Capteurs de force pour interfaces humain-robot portables via innervation fluidique
Des chercheurs ont publié sur arXiv (preprint 2602.13436v2) un capteur de force destiné aux interfaces humain-robot portables, basé sur un principe qu'ils nomment "fluidic innervation". Le dispositif consiste en un pad en silicone imprimé en 3D, percé de microcanaux pneumatiques : lorsqu'une force est appliquée sur le pad, les canaux se compriment et la variation de pression est captée par des transducteurs commerciaux standard. En banc de test, la relation entre pression interne et force appliquée s'est révélée hautement linéaire (R² = 0,998). Les auteurs ont ensuite validé le capteur sur un dynamomètre clinique pour mesurer le couple isométrique du genou, puis lors de flexions du biceps cycliques et isométriques en conditions moins contraintes. Enfin, le pad a été intégré dans un exosquelette de membre inférieur : pendant des squats répétés avec l'exosquelette non alimenté, la pression suivait de façon cohérente la phase du mouvement et la dynamique globale de la tâche.

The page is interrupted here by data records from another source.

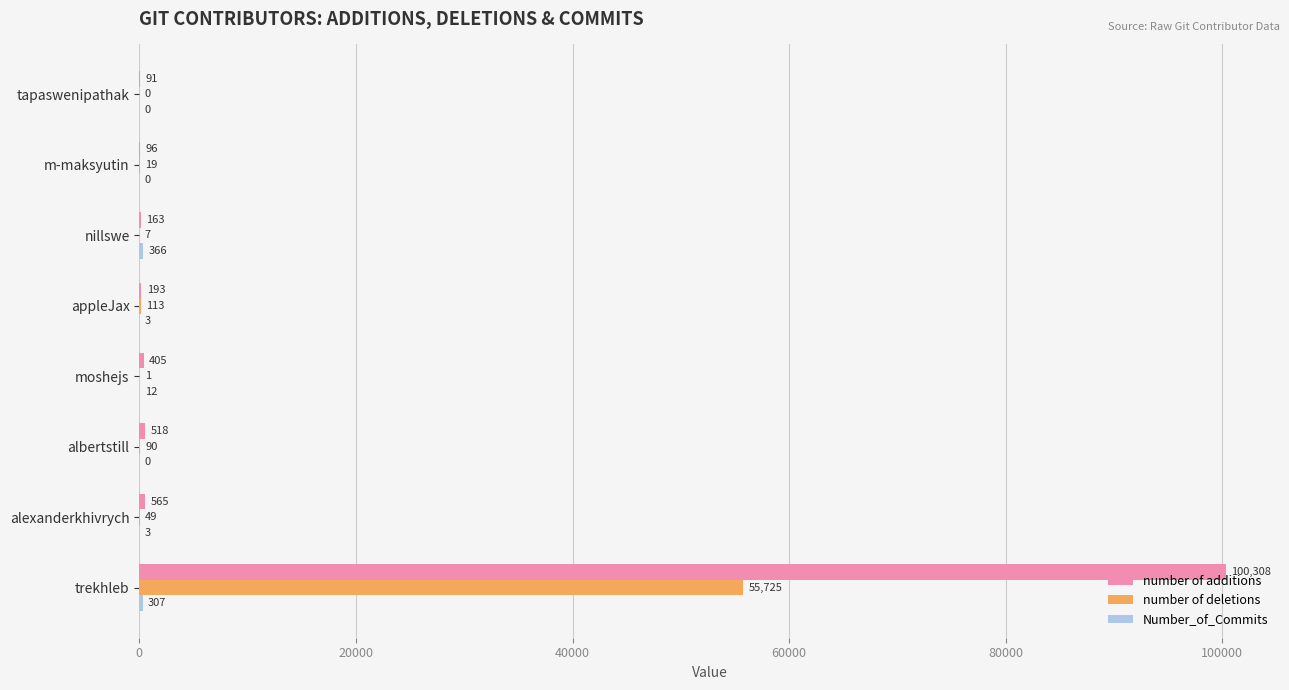

Which series has the largest total across all categories?

number of additions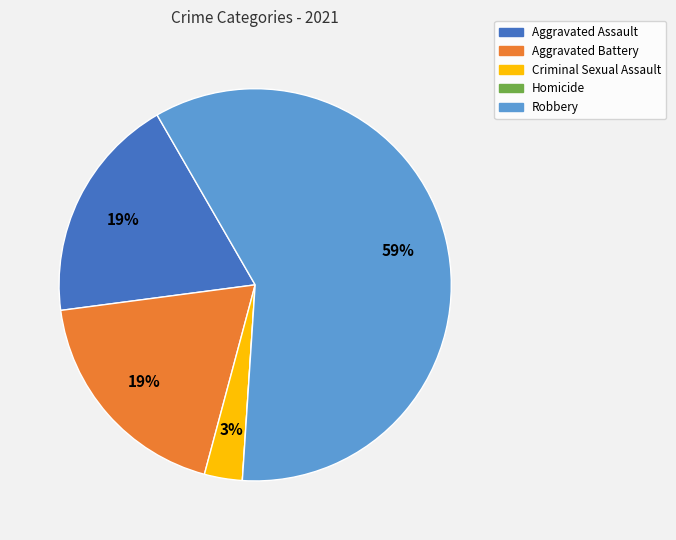

Does Robbery account for over 50% of the chart?

Yes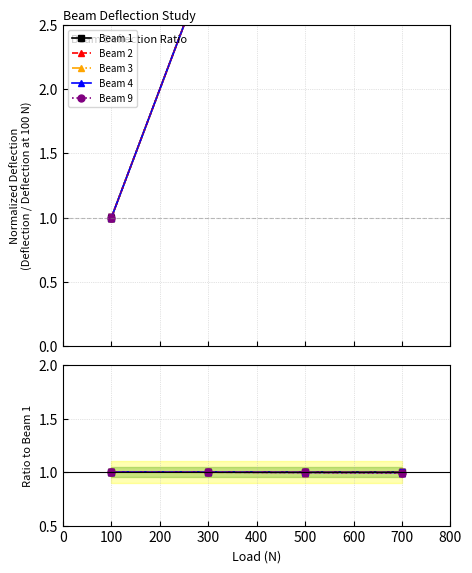

Count the number of categories in the chart.

4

L'enjeu est réel : caractériser mécaniquement l'interface humain-machine reste un verrou dans le développement des exosquelettes, car la sensorisation de cette zone est compliquée par la complexité de fabrication et les réponses non linéaires des capteurs conventionnels (jauges de contrainte, FSR). L'approche fluidique contourne ces limites avec des composants peu coûteux et un rapport signal/bruit élevé. Pour les intégrateurs et les équipes de contrôle, disposer d'une mesure d'interaction fiable en temps réel ouvre la voie à des boucles de rétroaction adaptatives, voire à l'optimisation automatique du confort et de l'assistance. La linéarité des mesures, si elle se confirme en usage clinique prolongé, simplifierait considérablement la calibration embarquée.
Ce travail s'inscrit dans un effort plus large de la communauté exosquelettes pour dépasser les architectures de contrôle en impédance purement mécaniques, en intégrant une perception distribuée de l'effort. Des acteurs comme Wandercraft (Paris) sur les exosquelettes de rééducation, ou Ekso Bionics et ReWalk côté anglophone, font face au même défi de sensorisation de l'interface. Le preprint ne mentionne pas de partenariat industriel ni de timeline de déploiement : il s'agit à ce stade de résultats préliminaires prometteurs, non d'un produit commercialisé. Les prochaines étapes logiques seraient des essais sur sujets pathologiques et une miniaturisation du système de transduction pour une intégration portée continue.
Wandercraft (Paris), acteur français des exosquelettes de rééducation, est directement concerné par ce verrou de sensorisation de l'interface humain-machine que ce preprint cherche à résoudre.